> **YOUR ASSIGNMENT**:
Each record below needs to be retyped exactly.

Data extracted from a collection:
:::::
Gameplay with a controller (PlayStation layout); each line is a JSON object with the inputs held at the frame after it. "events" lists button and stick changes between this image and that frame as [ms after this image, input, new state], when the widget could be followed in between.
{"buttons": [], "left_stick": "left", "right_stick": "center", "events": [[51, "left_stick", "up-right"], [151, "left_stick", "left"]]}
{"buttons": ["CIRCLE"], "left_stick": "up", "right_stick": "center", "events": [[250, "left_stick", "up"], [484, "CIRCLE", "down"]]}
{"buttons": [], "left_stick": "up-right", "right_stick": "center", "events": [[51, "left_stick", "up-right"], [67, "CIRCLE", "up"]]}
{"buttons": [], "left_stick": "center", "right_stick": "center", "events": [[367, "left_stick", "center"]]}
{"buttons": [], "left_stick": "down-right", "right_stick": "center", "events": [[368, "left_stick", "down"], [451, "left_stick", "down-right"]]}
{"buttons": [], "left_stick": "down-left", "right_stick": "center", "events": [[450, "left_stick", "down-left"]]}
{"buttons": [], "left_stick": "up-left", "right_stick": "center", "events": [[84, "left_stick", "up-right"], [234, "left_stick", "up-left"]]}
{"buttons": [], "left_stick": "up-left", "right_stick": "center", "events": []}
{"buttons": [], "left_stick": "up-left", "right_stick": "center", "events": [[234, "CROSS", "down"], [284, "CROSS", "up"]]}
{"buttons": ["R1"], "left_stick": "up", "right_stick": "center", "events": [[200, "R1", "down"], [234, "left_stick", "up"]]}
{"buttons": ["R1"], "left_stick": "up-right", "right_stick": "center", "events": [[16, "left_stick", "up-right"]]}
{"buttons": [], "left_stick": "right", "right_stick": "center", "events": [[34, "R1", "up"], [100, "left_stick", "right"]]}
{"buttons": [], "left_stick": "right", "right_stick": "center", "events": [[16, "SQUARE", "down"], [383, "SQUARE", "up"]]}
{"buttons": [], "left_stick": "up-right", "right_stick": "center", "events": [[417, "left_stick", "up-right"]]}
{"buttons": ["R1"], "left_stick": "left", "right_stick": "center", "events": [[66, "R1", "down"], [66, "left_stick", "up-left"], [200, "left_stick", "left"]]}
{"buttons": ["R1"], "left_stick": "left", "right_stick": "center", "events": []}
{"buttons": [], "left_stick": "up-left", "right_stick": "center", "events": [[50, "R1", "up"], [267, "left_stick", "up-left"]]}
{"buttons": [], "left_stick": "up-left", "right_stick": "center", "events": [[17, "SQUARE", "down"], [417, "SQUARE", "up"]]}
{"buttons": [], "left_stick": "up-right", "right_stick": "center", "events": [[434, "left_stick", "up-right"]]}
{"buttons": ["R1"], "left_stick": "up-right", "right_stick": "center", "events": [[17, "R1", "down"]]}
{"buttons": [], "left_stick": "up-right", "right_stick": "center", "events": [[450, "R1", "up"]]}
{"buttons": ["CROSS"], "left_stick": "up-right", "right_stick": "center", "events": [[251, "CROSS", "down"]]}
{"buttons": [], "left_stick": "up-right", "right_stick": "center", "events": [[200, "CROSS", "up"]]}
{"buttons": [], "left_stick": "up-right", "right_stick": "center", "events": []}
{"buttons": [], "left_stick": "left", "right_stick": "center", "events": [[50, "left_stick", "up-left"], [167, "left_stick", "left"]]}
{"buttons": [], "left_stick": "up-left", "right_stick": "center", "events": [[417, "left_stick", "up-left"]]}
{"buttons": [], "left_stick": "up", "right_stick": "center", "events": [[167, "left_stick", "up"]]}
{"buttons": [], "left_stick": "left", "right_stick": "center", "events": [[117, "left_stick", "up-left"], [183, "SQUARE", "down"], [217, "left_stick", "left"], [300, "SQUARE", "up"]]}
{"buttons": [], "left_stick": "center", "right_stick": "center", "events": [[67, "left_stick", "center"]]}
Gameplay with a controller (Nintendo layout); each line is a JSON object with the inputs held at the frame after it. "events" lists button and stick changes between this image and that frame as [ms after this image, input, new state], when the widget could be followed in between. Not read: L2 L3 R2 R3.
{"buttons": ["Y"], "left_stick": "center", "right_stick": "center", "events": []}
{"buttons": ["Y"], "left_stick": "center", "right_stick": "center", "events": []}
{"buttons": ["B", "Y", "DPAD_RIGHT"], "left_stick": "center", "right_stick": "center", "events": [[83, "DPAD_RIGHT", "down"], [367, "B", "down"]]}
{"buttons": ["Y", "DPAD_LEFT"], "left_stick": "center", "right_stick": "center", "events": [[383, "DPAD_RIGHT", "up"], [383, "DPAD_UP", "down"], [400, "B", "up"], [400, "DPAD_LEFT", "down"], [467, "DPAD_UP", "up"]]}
:::::
> **SOLUTION**:
Gameplay with a controller (PlayStation layout); each line is a JSON object with the inputs held at the frame after it. "events" lists button and stick changes between this image and that frame as [ms after this image, input, new state], when the widget could be followed in between.
{"buttons": [], "left_stick": "left", "right_stick": "center", "events": [[51, "left_stick", "up-right"], [151, "left_stick", "left"]]}
{"buttons": ["CIRCLE"], "left_stick": "up", "right_stick": "center", "events": [[250, "left_stick", "up"], [484, "CIRCLE", "down"]]}
{"buttons": [], "left_stick": "up-right", "right_stick": "center", "events": [[51, "left_stick", "up-right"], [67, "CIRCLE", "up"]]}
{"buttons": [], "left_stick": "center", "right_stick": "center", "events": [[367, "left_stick", "center"]]}
{"buttons": [], "left_stick": "down-right", "right_stick": "center", "events": [[368, "left_stick", "down"], [451, "left_stick", "down-right"]]}
{"buttons": [], "left_stick": "down-left", "right_stick": "center", "events": [[450, "left_stick", "down-left"]]}
{"buttons": [], "left_stick": "up-left", "right_stick": "center", "events": [[84, "left_stick", "up-right"], [234, "left_stick", "up-left"]]}
{"buttons": [], "left_stick": "up-left", "right_stick": "center", "events": []}
{"buttons": [], "left_stick": "up-left", "right_stick": "center", "events": [[234, "CROSS", "down"], [284, "CROSS", "up"]]}
{"buttons": ["R1"], "left_stick": "up", "right_stick": "center", "events": [[200, "R1", "down"], [234, "left_stick", "up"]]}
{"buttons": ["R1"], "left_stick": "up-right", "right_stick": "center", "events": [[16, "left_stick", "up-right"]]}
{"buttons": [], "left_stick": "right", "right_stick": "center", "events": [[34, "R1", "up"], [100, "left_stick", "right"]]}
{"buttons": [], "left_stick": "right", "right_stick": "center", "events": [[16, "SQUARE", "down"], [383, "SQUARE", "up"]]}
{"buttons": [], "left_stick": "up-right", "right_stick": "center", "events": [[417, "left_stick", "up-right"]]}
{"buttons": ["R1"], "left_stick": "left", "right_stick": "center", "events": [[66, "R1", "down"], [66, "left_stick", "up-left"], [200, "left_stick", "left"]]}
{"buttons": ["R1"], "left_stick": "left", "right_stick": "center", "events": []}
{"buttons": [], "left_stick": "up-left", "right_stick": "center", "events": [[50, "R1", "up"], [267, "left_stick", "up-left"]]}
{"buttons": [], "left_stick": "up-left", "right_stick": "center", "events": [[17, "SQUARE", "down"], [417, "SQUARE", "up"]]}
{"buttons": [], "left_stick": "up-right", "right_stick": "center", "events": [[434, "left_stick", "up-right"]]}
{"buttons": ["R1"], "left_stick": "up-right", "right_stick": "center", "events": [[17, "R1", "down"]]}
{"buttons": [], "left_stick": "up-right", "right_stick": "center", "events": [[450, "R1", "up"]]}
{"buttons": ["CROSS"], "left_stick": "up-right", "right_stick": "center", "events": [[251, "CROSS", "down"]]}
{"buttons": [], "left_stick": "up-right", "right_stick": "center", "events": [[200, "CROSS", "up"]]}
{"buttons": [], "left_stick": "up-right", "right_stick": "center", "events": []}
{"buttons": [], "left_stick": "left", "right_stick": "center", "events": [[50, "left_stick", "up-left"], [167, "left_stick", "left"]]}
{"buttons": [], "left_stick": "up-left", "right_stick": "center", "events": [[417, "left_stick", "up-left"]]}
{"buttons": [], "left_stick": "up", "right_stick": "center", "events": [[167, "left_stick", "up"]]}
{"buttons": [], "left_stick": "left", "right_stick": "center", "events": [[117, "left_stick", "up-left"], [183, "SQUARE", "down"], [217, "left_stick", "left"], [300, "SQUARE", "up"]]}
{"buttons": [], "left_stick": "center", "right_stick": "center", "events": [[67, "left_stick", "center"]]}
Gameplay with a controller (Nintendo layout); each line is a JSON object with the inputs held at the frame after it. "events" lists button and stick changes between this image and that frame as [ms after this image, input, new state], when the widget could be followed in between. Not read: L2 L3 R2 R3.
{"buttons": ["Y"], "left_stick": "center", "right_stick": "center", "events": []}
{"buttons": ["Y"], "left_stick": "center", "right_stick": "center", "events": []}
{"buttons": ["B", "Y", "DPAD_RIGHT"], "left_stick": "center", "right_stick": "center", "events": [[83, "DPAD_RIGHT", "down"], [367, "B", "down"]]}
{"buttons": ["Y", "DPAD_LEFT"], "left_stick": "center", "right_stick": "center", "events": [[383, "DPAD_RIGHT", "up"], [383, "DPAD_UP", "down"], [400, "B", "up"], [400, "DPAD_LEFT", "down"], [467, "DPAD_UP", "up"]]}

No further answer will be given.